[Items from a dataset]
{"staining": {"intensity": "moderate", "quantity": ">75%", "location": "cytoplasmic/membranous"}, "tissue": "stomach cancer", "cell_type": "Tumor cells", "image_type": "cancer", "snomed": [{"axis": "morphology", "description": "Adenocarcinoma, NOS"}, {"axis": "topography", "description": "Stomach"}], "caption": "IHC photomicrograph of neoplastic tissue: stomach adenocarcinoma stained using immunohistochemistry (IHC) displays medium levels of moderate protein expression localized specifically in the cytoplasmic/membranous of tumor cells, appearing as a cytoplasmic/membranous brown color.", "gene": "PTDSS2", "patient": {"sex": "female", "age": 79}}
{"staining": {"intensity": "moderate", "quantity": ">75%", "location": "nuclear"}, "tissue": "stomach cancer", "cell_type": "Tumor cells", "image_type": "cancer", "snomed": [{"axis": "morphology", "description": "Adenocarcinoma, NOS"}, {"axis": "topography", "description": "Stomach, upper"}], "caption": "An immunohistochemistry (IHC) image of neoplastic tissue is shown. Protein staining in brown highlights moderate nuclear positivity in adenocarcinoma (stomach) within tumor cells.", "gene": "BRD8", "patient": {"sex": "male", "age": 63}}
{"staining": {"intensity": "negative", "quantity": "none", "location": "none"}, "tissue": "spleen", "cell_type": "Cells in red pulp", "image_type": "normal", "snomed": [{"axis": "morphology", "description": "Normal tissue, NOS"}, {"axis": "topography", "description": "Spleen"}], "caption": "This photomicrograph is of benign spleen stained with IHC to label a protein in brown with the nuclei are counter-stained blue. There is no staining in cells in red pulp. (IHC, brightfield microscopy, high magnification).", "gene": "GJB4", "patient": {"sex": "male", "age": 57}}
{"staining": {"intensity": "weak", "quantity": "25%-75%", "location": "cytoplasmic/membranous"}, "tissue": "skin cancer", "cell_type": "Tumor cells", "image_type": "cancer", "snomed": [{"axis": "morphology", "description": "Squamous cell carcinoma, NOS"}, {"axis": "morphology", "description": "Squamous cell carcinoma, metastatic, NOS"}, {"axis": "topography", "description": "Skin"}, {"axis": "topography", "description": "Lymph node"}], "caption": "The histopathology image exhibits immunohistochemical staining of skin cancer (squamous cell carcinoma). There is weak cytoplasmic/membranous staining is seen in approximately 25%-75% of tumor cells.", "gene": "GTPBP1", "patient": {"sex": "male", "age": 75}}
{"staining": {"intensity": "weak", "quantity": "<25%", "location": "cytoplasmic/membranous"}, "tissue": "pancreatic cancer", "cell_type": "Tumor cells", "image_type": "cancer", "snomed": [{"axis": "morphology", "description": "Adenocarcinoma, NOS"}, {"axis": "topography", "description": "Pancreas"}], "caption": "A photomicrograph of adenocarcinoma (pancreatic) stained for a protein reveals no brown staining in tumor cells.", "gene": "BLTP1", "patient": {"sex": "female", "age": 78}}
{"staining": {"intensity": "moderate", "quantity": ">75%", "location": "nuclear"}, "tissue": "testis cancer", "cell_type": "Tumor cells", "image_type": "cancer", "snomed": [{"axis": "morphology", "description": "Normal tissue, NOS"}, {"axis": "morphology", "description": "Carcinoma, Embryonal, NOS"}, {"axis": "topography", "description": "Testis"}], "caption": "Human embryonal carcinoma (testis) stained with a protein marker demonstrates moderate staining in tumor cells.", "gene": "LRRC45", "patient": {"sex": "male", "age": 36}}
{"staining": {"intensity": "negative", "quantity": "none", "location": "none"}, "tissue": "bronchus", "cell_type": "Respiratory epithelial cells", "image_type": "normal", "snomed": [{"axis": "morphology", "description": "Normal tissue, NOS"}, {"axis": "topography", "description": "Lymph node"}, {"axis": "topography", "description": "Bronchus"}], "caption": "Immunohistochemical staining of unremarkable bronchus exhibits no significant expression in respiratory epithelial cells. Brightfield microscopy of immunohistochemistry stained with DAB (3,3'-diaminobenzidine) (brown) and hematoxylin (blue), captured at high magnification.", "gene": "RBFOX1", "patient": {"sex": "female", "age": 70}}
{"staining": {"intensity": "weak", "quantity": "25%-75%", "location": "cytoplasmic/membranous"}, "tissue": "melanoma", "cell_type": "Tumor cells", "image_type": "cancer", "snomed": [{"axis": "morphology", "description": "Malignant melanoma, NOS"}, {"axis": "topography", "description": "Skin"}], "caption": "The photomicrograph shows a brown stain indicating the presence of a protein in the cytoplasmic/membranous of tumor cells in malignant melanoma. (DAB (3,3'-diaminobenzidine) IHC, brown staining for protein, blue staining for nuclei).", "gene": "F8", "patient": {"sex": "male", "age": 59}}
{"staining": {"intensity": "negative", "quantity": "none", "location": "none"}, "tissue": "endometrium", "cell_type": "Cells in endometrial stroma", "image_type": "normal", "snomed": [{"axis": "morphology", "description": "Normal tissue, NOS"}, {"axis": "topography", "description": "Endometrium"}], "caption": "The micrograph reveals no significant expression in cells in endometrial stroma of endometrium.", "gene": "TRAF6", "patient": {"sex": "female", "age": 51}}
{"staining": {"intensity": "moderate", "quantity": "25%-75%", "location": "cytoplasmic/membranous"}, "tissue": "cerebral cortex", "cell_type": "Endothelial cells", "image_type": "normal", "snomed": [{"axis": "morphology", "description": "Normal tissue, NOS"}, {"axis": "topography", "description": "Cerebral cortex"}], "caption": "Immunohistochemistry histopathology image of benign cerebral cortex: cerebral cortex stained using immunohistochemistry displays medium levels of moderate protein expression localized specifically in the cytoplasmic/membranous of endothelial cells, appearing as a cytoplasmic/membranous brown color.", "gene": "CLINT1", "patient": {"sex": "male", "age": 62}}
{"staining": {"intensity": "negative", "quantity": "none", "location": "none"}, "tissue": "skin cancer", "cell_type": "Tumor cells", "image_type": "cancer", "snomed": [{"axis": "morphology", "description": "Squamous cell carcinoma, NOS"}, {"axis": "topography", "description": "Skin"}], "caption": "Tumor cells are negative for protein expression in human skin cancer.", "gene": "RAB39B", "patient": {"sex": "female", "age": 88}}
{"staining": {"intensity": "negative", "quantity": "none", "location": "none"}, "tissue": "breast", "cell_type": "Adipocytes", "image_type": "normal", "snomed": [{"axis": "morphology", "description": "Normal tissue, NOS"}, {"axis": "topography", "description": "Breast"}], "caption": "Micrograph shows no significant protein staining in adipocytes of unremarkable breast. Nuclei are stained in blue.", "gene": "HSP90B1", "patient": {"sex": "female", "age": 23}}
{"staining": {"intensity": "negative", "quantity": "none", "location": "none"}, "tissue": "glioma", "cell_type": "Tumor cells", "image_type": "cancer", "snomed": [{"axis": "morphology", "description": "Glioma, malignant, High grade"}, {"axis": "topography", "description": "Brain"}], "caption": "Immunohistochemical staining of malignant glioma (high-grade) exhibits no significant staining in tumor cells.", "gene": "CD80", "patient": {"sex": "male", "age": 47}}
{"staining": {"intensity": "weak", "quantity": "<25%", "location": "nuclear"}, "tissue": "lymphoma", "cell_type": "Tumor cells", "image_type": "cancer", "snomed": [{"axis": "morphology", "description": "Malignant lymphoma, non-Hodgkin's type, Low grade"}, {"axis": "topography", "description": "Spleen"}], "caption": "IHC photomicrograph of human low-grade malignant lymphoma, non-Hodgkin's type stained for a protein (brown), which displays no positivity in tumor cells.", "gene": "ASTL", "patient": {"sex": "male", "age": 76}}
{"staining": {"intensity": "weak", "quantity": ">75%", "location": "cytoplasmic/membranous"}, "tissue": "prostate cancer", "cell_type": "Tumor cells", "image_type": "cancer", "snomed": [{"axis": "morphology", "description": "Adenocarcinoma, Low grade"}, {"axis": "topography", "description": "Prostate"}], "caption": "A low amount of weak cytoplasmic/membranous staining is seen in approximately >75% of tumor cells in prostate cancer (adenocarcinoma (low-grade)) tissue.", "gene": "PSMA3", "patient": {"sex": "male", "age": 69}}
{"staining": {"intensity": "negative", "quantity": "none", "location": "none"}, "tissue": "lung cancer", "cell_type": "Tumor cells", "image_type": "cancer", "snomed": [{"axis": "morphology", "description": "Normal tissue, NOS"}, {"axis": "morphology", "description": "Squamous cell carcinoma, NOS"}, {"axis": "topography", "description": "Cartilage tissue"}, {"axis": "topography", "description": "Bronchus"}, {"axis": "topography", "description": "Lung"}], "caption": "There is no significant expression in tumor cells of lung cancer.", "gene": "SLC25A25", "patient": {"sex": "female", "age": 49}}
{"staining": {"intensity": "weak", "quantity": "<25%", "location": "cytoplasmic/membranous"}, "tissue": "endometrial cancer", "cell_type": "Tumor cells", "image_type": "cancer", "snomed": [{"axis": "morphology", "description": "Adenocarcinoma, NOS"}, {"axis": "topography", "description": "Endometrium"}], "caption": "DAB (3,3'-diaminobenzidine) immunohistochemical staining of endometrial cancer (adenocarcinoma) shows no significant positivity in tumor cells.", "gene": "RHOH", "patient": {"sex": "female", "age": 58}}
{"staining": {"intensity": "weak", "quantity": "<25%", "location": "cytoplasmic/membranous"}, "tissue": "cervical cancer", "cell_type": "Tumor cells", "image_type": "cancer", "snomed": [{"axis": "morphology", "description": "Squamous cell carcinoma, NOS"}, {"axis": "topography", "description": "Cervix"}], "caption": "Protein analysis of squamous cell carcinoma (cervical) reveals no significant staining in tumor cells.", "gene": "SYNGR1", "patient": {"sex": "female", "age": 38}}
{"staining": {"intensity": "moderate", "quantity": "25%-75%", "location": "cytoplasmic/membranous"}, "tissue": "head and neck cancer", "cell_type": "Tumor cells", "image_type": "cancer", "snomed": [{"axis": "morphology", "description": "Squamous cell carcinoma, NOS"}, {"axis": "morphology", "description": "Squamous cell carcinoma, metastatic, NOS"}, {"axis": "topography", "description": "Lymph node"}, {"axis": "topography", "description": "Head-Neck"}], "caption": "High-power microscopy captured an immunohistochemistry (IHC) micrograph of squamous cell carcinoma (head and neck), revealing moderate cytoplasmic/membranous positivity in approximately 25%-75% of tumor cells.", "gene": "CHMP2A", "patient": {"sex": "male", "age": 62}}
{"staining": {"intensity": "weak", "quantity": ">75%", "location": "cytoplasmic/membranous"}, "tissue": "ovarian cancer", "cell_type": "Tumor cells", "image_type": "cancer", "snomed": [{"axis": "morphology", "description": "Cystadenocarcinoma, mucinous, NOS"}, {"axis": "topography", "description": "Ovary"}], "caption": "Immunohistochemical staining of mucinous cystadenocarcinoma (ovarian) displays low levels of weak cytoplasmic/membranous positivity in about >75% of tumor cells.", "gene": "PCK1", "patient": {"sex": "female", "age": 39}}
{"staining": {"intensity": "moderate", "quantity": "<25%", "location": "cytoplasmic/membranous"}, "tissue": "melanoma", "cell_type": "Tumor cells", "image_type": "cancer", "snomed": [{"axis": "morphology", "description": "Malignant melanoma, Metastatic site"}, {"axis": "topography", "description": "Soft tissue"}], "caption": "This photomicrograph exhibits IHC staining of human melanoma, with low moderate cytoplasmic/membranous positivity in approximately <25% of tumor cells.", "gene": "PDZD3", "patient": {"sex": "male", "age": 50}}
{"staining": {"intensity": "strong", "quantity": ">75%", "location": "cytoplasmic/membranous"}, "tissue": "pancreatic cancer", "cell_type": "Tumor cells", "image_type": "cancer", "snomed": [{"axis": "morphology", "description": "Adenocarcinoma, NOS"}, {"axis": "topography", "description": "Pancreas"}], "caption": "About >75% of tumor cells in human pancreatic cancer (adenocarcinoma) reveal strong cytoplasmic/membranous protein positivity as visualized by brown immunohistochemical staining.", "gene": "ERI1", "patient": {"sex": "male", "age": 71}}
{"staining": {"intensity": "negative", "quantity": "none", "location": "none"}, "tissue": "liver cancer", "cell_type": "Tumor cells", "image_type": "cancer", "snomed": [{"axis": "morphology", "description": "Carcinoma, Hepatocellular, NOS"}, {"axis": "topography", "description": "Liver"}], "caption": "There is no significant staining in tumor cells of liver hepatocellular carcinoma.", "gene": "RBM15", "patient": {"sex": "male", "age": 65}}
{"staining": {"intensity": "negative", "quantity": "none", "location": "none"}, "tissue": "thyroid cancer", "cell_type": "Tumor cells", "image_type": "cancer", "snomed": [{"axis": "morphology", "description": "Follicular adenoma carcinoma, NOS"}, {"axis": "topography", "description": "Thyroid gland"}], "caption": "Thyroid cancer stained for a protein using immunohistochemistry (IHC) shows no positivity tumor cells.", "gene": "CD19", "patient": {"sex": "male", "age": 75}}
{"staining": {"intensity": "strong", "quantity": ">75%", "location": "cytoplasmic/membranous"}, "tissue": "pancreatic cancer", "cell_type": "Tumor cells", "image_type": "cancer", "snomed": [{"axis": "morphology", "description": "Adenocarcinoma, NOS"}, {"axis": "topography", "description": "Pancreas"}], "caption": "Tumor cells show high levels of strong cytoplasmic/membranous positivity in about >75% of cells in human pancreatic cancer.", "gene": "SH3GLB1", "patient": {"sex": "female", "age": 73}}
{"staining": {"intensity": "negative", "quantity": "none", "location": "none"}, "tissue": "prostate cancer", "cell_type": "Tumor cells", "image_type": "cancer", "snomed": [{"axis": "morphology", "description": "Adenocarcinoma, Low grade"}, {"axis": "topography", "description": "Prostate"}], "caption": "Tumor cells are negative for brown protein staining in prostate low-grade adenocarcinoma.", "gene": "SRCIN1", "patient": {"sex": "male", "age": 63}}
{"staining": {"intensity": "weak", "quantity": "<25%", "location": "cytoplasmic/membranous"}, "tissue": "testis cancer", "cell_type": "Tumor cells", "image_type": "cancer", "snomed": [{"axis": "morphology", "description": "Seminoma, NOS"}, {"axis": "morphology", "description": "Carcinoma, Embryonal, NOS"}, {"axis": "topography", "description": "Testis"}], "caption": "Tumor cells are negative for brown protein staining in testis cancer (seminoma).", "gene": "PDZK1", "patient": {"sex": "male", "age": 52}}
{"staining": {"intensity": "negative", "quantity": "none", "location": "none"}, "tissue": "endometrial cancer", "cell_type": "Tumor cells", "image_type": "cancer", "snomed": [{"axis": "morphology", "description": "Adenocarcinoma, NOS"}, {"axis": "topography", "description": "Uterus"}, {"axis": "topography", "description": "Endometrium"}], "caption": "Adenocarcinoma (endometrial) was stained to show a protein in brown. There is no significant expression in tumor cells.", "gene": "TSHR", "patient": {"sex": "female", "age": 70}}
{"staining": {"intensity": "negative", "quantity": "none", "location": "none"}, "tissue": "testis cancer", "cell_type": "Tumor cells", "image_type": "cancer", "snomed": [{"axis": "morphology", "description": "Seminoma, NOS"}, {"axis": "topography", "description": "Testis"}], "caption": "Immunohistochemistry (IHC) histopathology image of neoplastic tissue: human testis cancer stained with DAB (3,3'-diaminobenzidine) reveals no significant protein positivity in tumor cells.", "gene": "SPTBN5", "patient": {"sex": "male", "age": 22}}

What to do:
Copy out each line carrying the string "appearing" from the data.

Output for this task:
{"staining": {"intensity": "moderate", "quantity": ">75%", "location": "cytoplasmic/membranous"}, "tissue": "stomach cancer", "cell_type": "Tumor cells", "image_type": "cancer", "snomed": [{"axis": "morphology", "description": "Adenocarcinoma, NOS"}, {"axis": "topography", "description": "Stomach"}], "caption": "IHC photomicrograph of neoplastic tissue: stomach adenocarcinoma stained using immunohistochemistry (IHC) displays medium levels of moderate protein expression localized specifically in the cytoplasmic/membranous of tumor cells, appearing as a cytoplasmic/membranous brown color.", "gene": "PTDSS2", "patient": {"sex": "female", "age": 79}}
{"staining": {"intensity": "moderate", "quantity": "25%-75%", "location": "cytoplasmic/membranous"}, "tissue": "cerebral cortex", "cell_type": "Endothelial cells", "image_type": "normal", "snomed": [{"axis": "morphology", "description": "Normal tissue, NOS"}, {"axis": "topography", "description": "Cerebral cortex"}], "caption": "Immunohistochemistry histopathology image of benign cerebral cortex: cerebral cortex stained using immunohistochemistry displays medium levels of moderate protein expression localized specifically in the cytoplasmic/membranous of endothelial cells, appearing as a cytoplasmic/membranous brown color.", "gene": "CLINT1", "patient": {"sex": "male", "age": 62}}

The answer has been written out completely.